Impact of Age on the Ocular Surface Microbiome
Kara M. Cavuoto; Santanu Banerjee; Darlene Miller; Ta C. Chang; Mehdi Tavakoli; Anat Galor
Bascom Palmer Eye Institute
Miami, Florida, USA
Introduction: 16S sequencing is a technique that uses ribosomal DNA with primers and amplification to identify bacteria. This technology enables analysis of bacterial numbers and proportions, even in paucibacterial environments such as the ocular surface. We sought to characterize the ocular surface microbiome (OSM) via 16S sequencing in children and compare with an adult population.
Methods: Prospective, cross-sectional study using 16S sequencing to evaluate the OSM. Comparisons were made in bacterial yield and composition by (1) age and (2) sampling location (periocular skin, eyelid margin, or conjunctiva). 16S sequencing was performed using Illumina MiSeq 250 and analyzed using Qiime. Statistical analysis was performed using a two-sided student’s t-test and Monte Carlo permutations.
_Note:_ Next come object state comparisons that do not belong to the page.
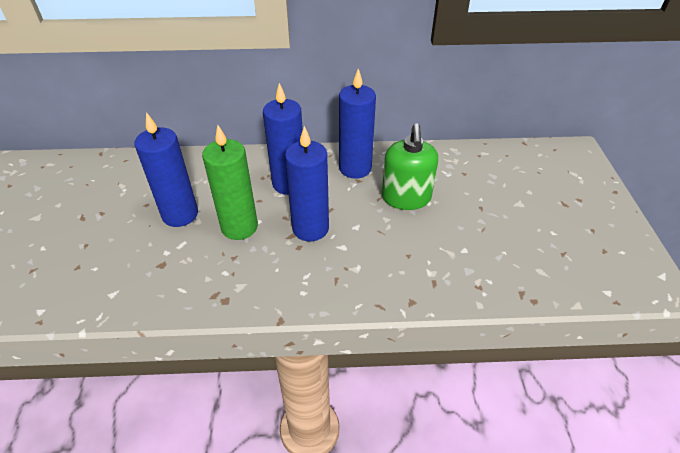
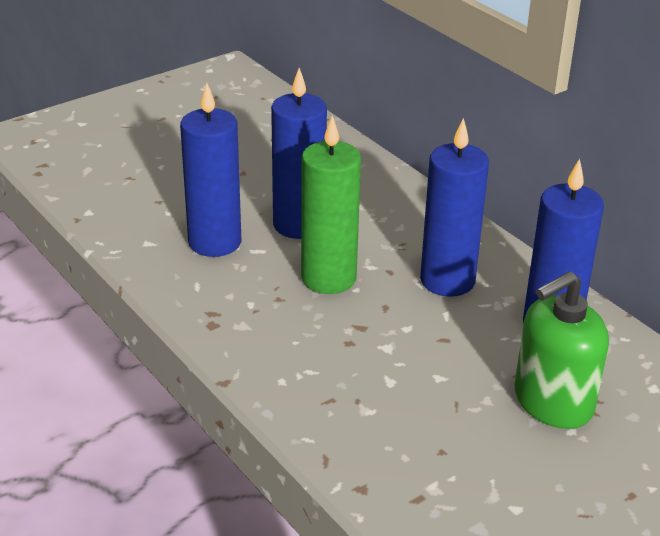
camera: 55 degrees right, 10 degrees down
(310, 228) = (390, 337): blue candle -> blue candle (215, 242)

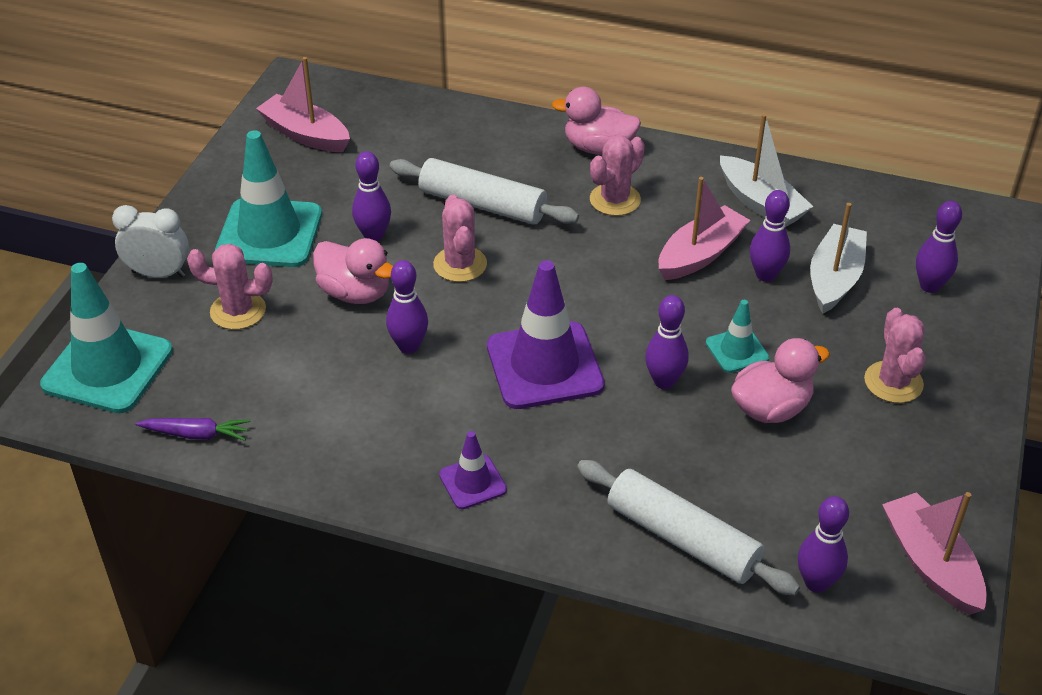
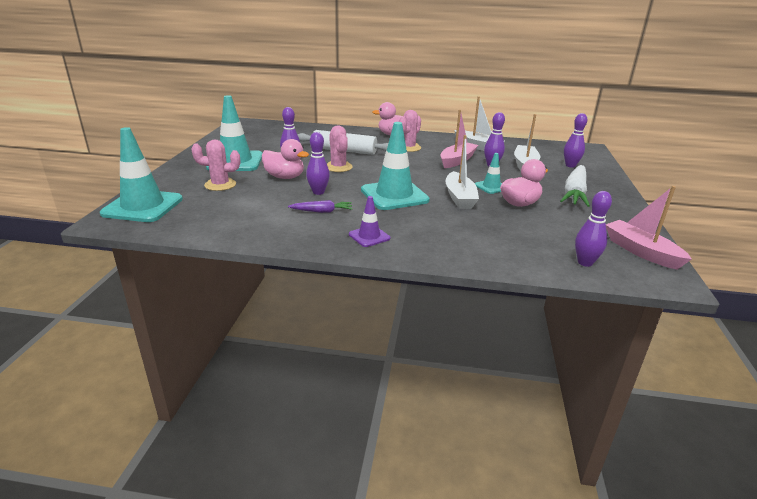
camera: 10 degrees left, 15 degrees down
(159, 274) = (174, 175): white clock -> none
(196, 434) = (198, 227): purple carrot -> purple carrot (322, 211)
(305, 135) = (250, 135): pink boat -> none
(544, 366) = (394, 195): purple traffic cone -> turquoise traffic cone
(664, 381) = (459, 197): purple bowling pin -> white boat
(682, 538) = (499, 250): white rolling pin -> none
(893, 382) = (574, 193): pink cactus -> white carrot

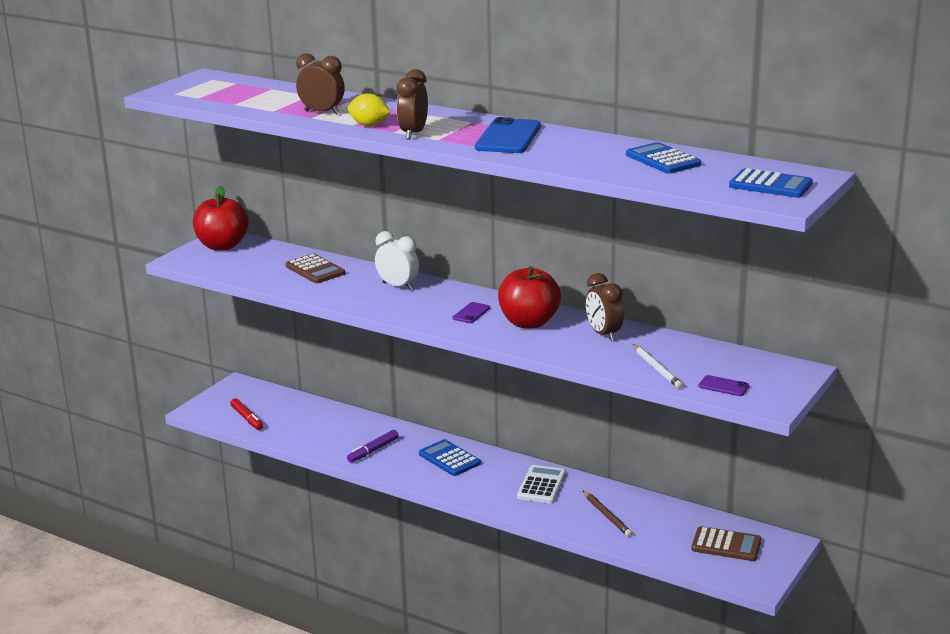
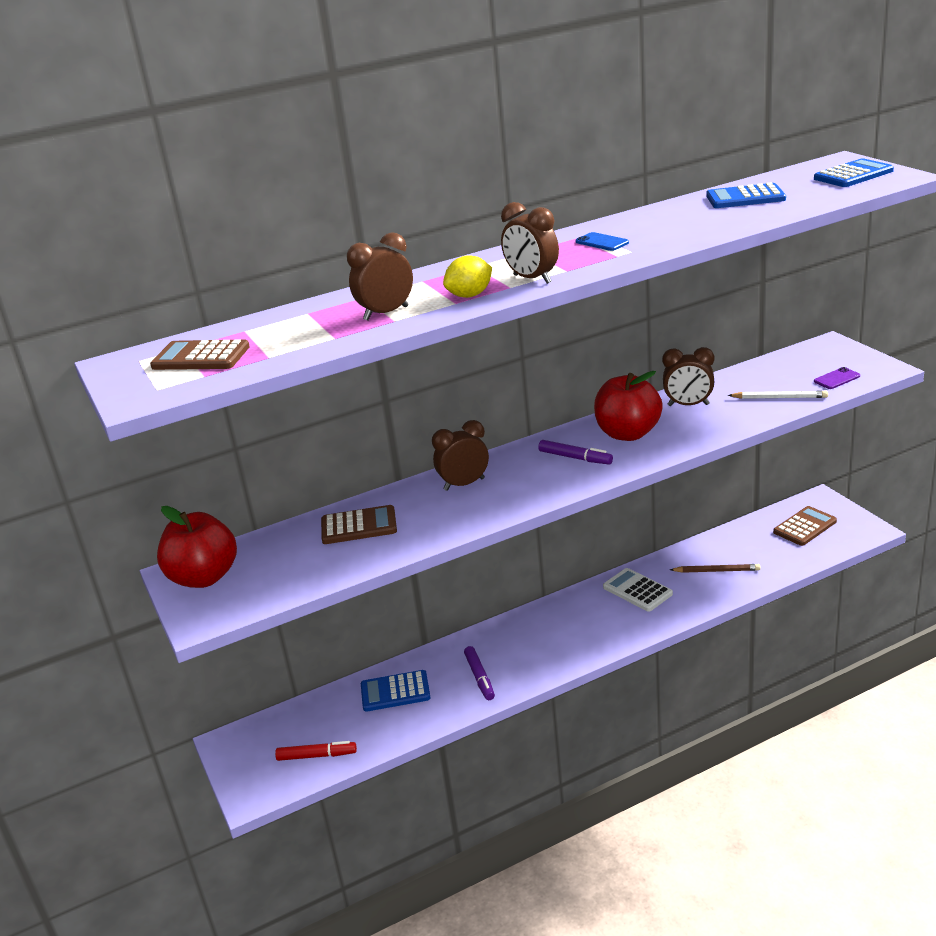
camera: 55 degrees left, 5 degrees up
(224, 90) = (201, 357): none -> brown calculator
(398, 286) = (464, 484): white clock -> brown clock
(449, 459) = (542, 631): blue calculator -> blue calculator (395, 692)
(471, 313) = (575, 458): purple phone -> purple marker
(508, 137) = (602, 242): blue phone -> blue phone, size x0.49

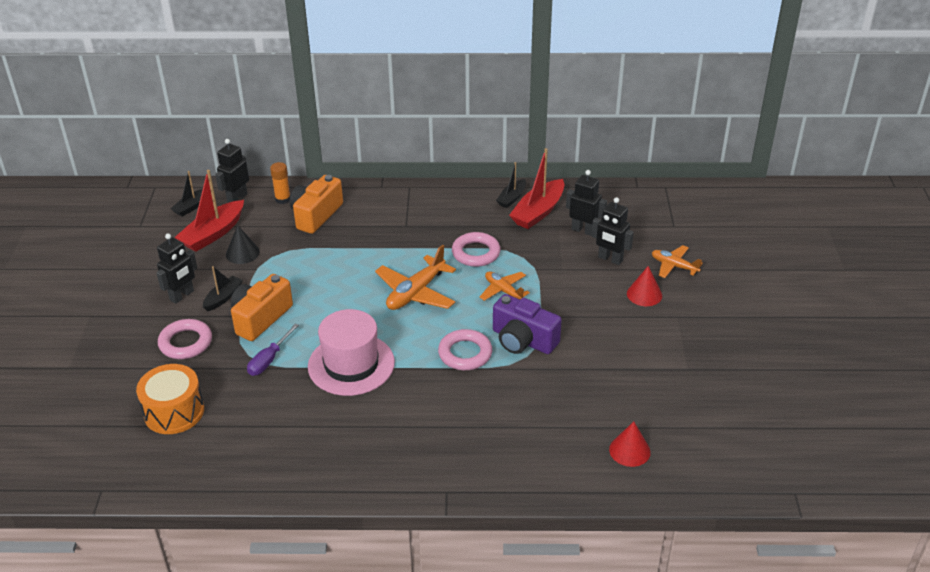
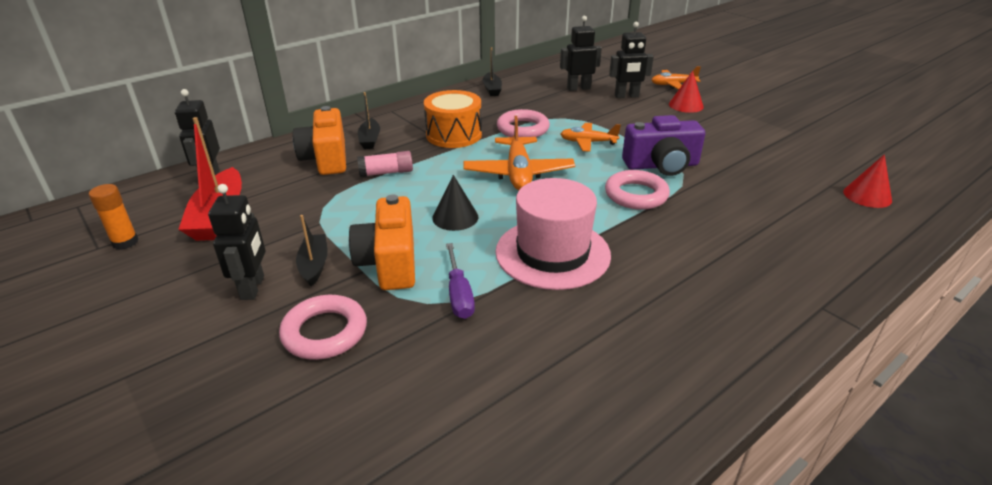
camera: 40 degrees left, 5 degrees down
(174, 412) = (417, 419): orange drum -> orange drum (454, 135)
(191, 207) = (156, 204): black boat -> black boat (370, 139)
(242, 253) = (282, 217): black cone -> black cone (455, 217)
(283, 199) = (270, 160): orange glue stick -> orange glue stick (125, 242)
(336, 247) = (386, 173): none -> pink glue stick
(538, 212) = (527, 90): red boat -> none

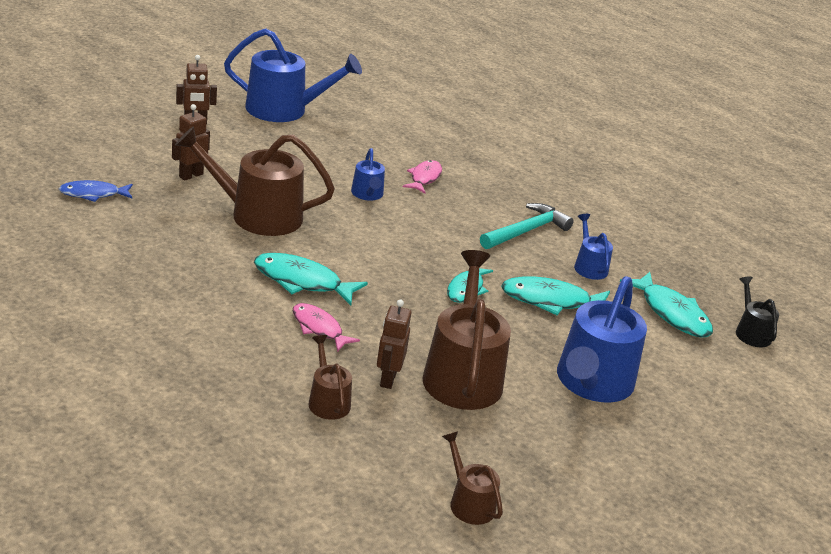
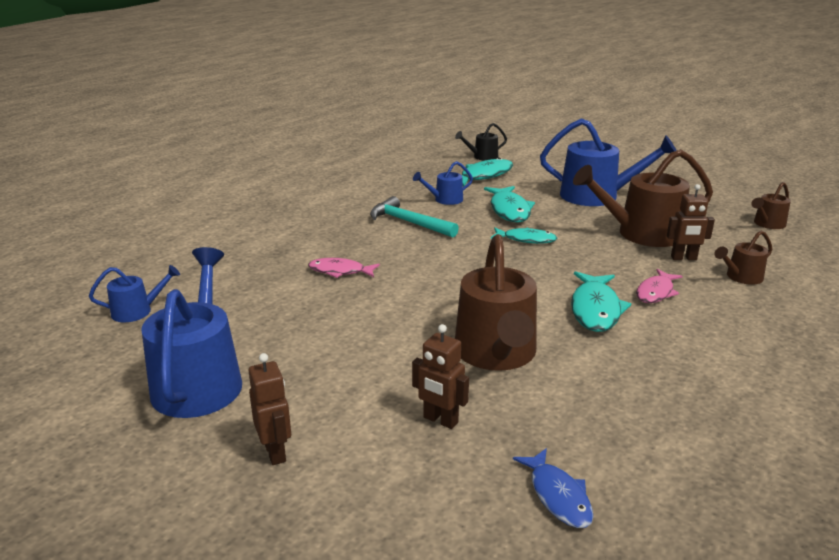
camera: 95 degrees left, 5 degrees down
(367, 194) = (398, 296): blue watering can -> blue watering can (137, 311)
Results: 30 patients (15 children [mean 3.7 years], 15 adults [mean 60.4 years]) were sampled. Bacteria were 1.87-fold more abundant in children. Both principal coordinate analysis and unifrac distance analysis showed significant differences in the OSM composition between children and adults (both p=0.001). The periocular skin and eyelid margin OSM were similar to the conjunctiva in children, but all were distinct in adults (p=0.028).
Discussion: The adult OSM is paucibacterial compared to children, and showed distinct compositional differences between the periocular skin, eyelid margin and conjunctiva. This implies that there is mutual tutoring of the host immune system and the microbial ecosystem with aging.
Conclusion: Age and anatomic location are important distinguishing factors in the composition of the OSM. Future studies can examine the underlying mechanisms for these differences and their impact on ocular surface immunity and metabolism.